Mitigating Motion Blur in Neural Radiance Fields with Events and Frames

TL;DR

This paper explicitly model the blur formation process, exploiting the event double integral as an additional model-based prior, and model the event-pixel response using an end-to-end learnable re-sponse function, allowing the method to adapt to non-idealities in the real event-camera sensor.

Abstract

Neural Radiance Fields (NeRFs) have shown great potential in novel view synthesis. However, they struggle to render sharp images when the data used for training is affected by motion blur. On the other hand, event cameras excel in dynamic scenes as they measure brightness changes with microsecond resolution and are thus only marginally affected by blur. Recent methods attempt to enhance NeRF reconstructions under camera motion by fusing frames and events. However, they face challenges in recovering accurate color content or constrain the NeRF to a set of predefined camera poses, harming reconstruction quality in challenging conditions. This paper proposes a novel formulation addressing these issues by leveraging both model- and learning-based modules. We explicitly model the blur formation process, exploiting the event double integral as an additional model-based prior.
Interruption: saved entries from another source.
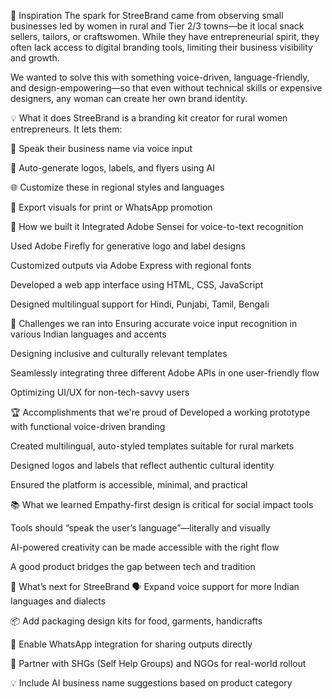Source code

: 🌟 Inspiration
The spark for StreeBrand came from observing small businesses led by women in rural and Tier 2/3 towns—be it local snack sellers, tailors, or craftswomen. While they have entrepreneurial spirit, they often lack access to digital branding tools, limiting their business visibility and growth.

We wanted to solve this with something voice-driven, language-friendly, and design-empowering—so that even without technical skills or expensive designers, any woman can create her own brand identity.

💡 What it does
StreeBrand is a branding kit creator for rural women entrepreneurs. It lets them:

🎤 Speak their business name via voice input

🎨 Auto-generate logos, labels, and flyers using AI

🌐 Customize these in regional styles and languages

📲 Export visuals for print or WhatsApp promotion

🧱 How we built it
Integrated Adobe Sensei for voice-to-text recognition

Used Adobe Firefly for generative logo and label designs

Customized outputs via Adobe Express with regional fonts

Developed a web app interface using HTML, CSS, JavaScript

Designed multilingual support for Hindi, Punjabi, Tamil, Bengali

🚧 Challenges we ran into
Ensuring accurate voice input recognition in various Indian languages and accents

Designing inclusive and culturally relevant templates

Seamlessly integrating three different Adobe APIs in one user-friendly flow

Optimizing UI/UX for non-tech-savvy users

🏆 Accomplishments that we're proud of
Developed a working prototype with functional voice-driven branding

Created multilingual, auto-styled templates suitable for rural markets

Designed logos and labels that reflect authentic cultural identity

Ensured the platform is accessible, minimal, and practical

📚 What we learned
Empathy-first design is critical for social impact tools

Tools should “speak the user’s language”—literally and visually

AI-powered creativity can be made accessible with the right flow

A good product bridges the gap between tech and tradition

🚀 What’s next for StreeBrand
🗣️ Expand voice support for more Indian languages and dialects

📦 Add packaging design kits for food, garments, handicrafts

🔁 Enable WhatsApp integration for sharing outputs directly

🧵 Partner with SHGs (Self Help Groups) and NGOs for real-world rollout

💡 Include AI business name suggestions based on product category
Additionally, we model the event-pixel response using an end-to-end learnable response function, allowing our method to adapt to non-idealities in the real event-camera sensor. We show, on synthetic and real data, that the proposed approach outperforms existing deblur NeRFs that use only frames as well as those that combine frames and events by +6.13dB and +2.48dB, respectively.

Figures (9)

• Figure 1: Ev-DeblurNeRF combines blurry images and events to recover sharp NeRFs. A motion-aware NeRF recovers camera motion and a learnable event camera response function models real camera's non-idealities, enabling high-quality reconstructions.
• Figure 2: Architecture of the proposed Ev-DeblurNeRF model. For each given ray $\mathbf{r}(\mathbf{u},t)$, placed at the center of the exposure time $\tau$, we estimate a set of warped rays $\mathbf{r}_q$ using $G_{\boldsymbol{\Phi}}$. We then sample features from an explicit volume $\mathcal{V}$ and fed these features to $F_\Omega$ to compute blurry colors through weighted averaging with $L_\text{blur}$. We supervise the color at the center of the exposure time through $\mathcal{L}_{EDI}$ by recovering a prior-based sharp color using the event double integral, considering all events in the exposure time. Finally, we sample a pair of two consecutive events, and supervise their brightness difference, modulated by eCRF, using the observed polarity value via $\mathcal{L}_{ev}.$
• Figure 3: Qualitative comparison on synthetic (top) and real-world camera motion blur (bottom). Ev-DeblurNeRF recovers sharp and fine details, such as the letters in the last example, as well as accurate colors, outperforming other event-based and image-only methods.
• Figure 4: Analysis of the robustness to sparse training views (left) and motion blur intensity (right) on samples from the Ev-DeblurCDAVIS data.
• Figure 5: Qualitative ablation study of the main components of the proposed Ev-DeblurNeRF network. Tables below each picture are drawn from Table 3 of the paper, and report the configuration used and the PSNR metric achieved in each case.